In the Aurangabad Arms Haul Case, the main accused Adbul Wahid was a driver by profession. He was called to the police station for questioning and was later produced before the media as the man who drove the terrorists around in the city. It still surprised Abdul Azim that the policemen asked him to “rise up to the occasion and do something for his country”. When he resisted, his women relatives were brought to the police station and were threatened of sexual assault in his presence to obtain his signature on his “confession”. In most of the cases, the confession formed bulk of evidence against the accused which was obtained through custodial torture. Victims were subjected to numerous third degree methods of physical harm like electric shocks on private parts, water boarding, gassing, beatings, stretching of legs for a prolonged period of time.

People’s Tribunal on Acquitted Innocents
Image: Jayshankar Menon

The narration of every case, brought out persisting struggle of everyday life which is spent amidst social isolation and continuous surveillance. The livid experiences of spending a number of years in incarceration takes a toll on victims and their families. Loss of livelihood opportunities accompanied by shrunken avenues of employment, loss of prime of their youth, multi-layered psychological effects of staying away from their families make it difficult for them to blend easily with the mainstream.

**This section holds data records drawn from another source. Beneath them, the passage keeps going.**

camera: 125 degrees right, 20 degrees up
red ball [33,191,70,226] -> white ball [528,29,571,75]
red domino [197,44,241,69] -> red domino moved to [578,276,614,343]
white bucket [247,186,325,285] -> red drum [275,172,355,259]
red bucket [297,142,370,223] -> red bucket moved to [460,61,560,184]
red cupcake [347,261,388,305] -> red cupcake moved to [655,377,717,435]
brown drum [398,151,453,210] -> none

The trials run into years and some of the accused have languished in jail for as long as 23 years; before they were acquitted. Their acquittal doesn’t mean a return to normalcy. Since there is no acknowledgement and recognition of the wrong done, their lives are caught in the interminable cobweb of suspicion and enduring struggles to build their lives and support their families.

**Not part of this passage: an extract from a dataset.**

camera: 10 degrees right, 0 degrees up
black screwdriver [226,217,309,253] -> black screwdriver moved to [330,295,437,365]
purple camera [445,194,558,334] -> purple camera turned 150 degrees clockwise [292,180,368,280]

Everyone present in the hall was moved during the tribunal by these personal accounts. In their preliminary observations, the jury emphasised on the need to fix criminal culpability on investigative officers for wrongful prosecution and that this provision must be made to supersede Section 197 of the CrPC that requires sanction from government departments before a case can be registered. Further, they also pointed out to the systematic ways in which, the entire prosecution process is oriented towards implicating persons from a minority community. They stressed upon the urgency for creating a legislative framework in consonance with India's commitment to ICCPR's article 14 (6) which states that:

When a person has by a final decision been convicted of a criminal offence and when subsequently his conviction has been reversed or he has been pardoned on the ground that a new or newly discovered fact shows conclusively that there has been a miscarriage of justice, the person who has suffered punishment as a result of such conviction shall be compensated according to law, unless it is proved that the non-disclosure of the unknown fact in time is wholly or partly attributable to him.

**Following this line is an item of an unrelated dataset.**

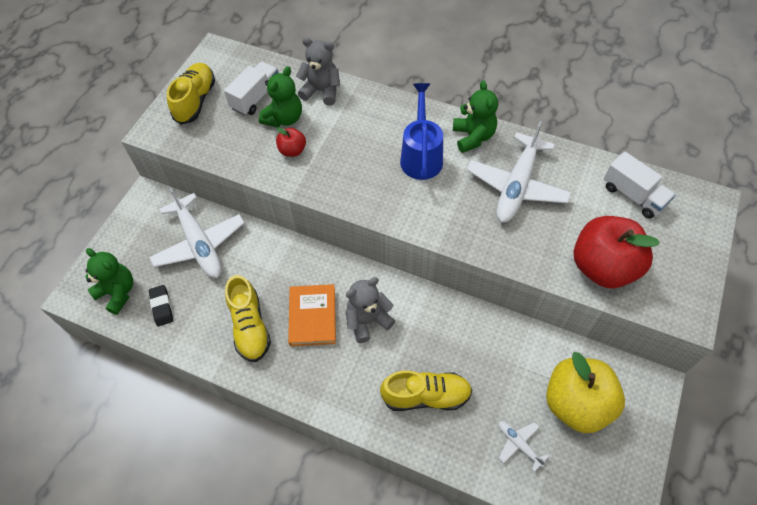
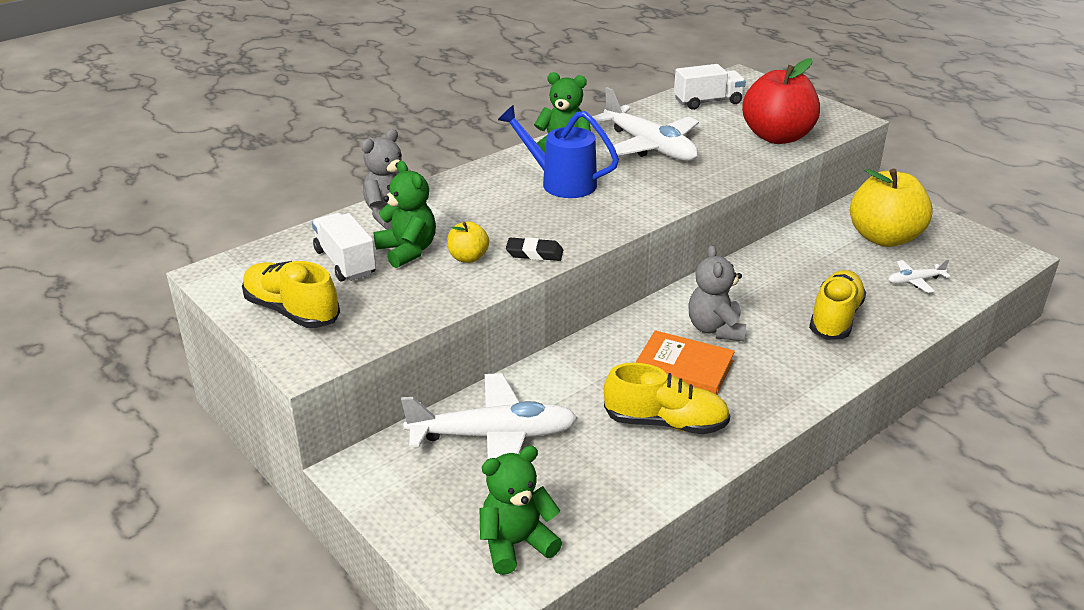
camera: 65 degrees left, 25 degrees down
black eraser [149,285,173,326] -> black eraser moved to [506,237,563,261]
red apple [276,127,306,157] -> yellow apple [447,222,489,263]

Impunity is not only political and legal, but also moral. The public at large remains detached from the outcome of these cases which contributes to the continuing ostracisation of the victims. Knowledge and public recognition of what happened is important for individual closure. The Tribunal was an effort to publically acknowledge the innocence of these men who were at the receiving end of systematic and institutional prejudice. Through recognising the harm done, the Tribunal sought to make not only the state accountable, but also put onus on the society to orient themselves towards shaping their lives in a holistic manner. It brought out that by dusting off their responsibility of rehabilitation, reparation and fixing culpability for wrongful prosecution, the state and its agencies are wanting to keep a community in the shade of criminalisation.
 
(Surya Ghildiyal completed her MA in Conflict and Peace Studies from Jamia Millia Islamia in 2014 and currently works in the development sector. 

Preetika Nanda completed her MA in Conflict and Peace Studies from Jamia Millia Islamia in 2014. She is currently researching and documenting mass enforced disappearances during the decade-long conflict in Punjab.)